↓

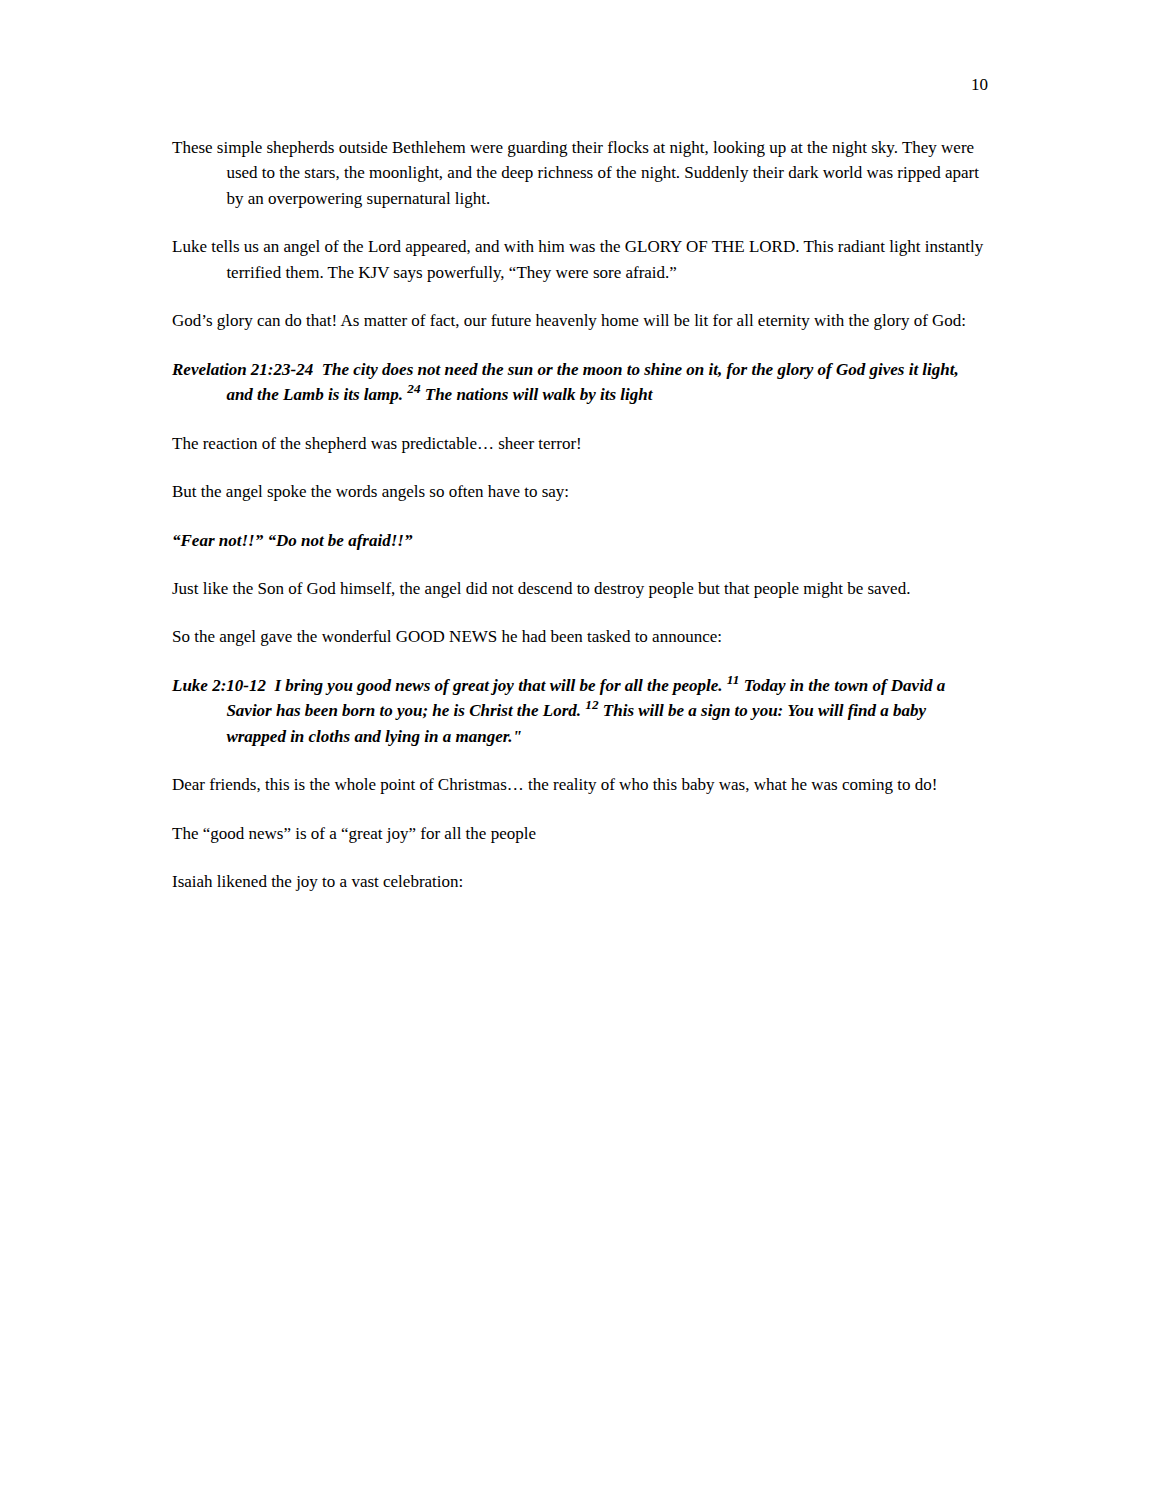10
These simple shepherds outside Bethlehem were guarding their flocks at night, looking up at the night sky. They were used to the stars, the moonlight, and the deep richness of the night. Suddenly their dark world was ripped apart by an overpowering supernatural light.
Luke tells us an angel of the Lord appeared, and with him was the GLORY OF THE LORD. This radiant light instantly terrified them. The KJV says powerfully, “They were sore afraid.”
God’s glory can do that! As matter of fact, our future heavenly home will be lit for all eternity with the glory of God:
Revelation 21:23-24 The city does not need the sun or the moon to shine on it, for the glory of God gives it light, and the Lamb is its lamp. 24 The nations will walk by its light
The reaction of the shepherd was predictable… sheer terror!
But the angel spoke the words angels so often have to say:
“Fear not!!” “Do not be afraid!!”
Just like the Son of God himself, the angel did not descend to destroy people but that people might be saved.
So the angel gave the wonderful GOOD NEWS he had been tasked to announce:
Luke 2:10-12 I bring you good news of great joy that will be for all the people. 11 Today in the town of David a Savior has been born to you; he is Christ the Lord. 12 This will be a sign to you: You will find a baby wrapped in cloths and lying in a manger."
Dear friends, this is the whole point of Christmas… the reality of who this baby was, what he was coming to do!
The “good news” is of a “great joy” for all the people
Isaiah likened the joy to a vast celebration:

↑

■ **Problem statement**
Please return a copy of each line in the entries that has the string "with".

■ **Answer below**
Luke tells us an angel of the Lord appeared, and with him was the GLORY OF THE LORD. This radiant light instantly terrified them. The KJV says powerfully, “They were sore afraid.”
God’s glory can do that! As matter of fact, our future heavenly home will be lit for all eternity with the glory of God:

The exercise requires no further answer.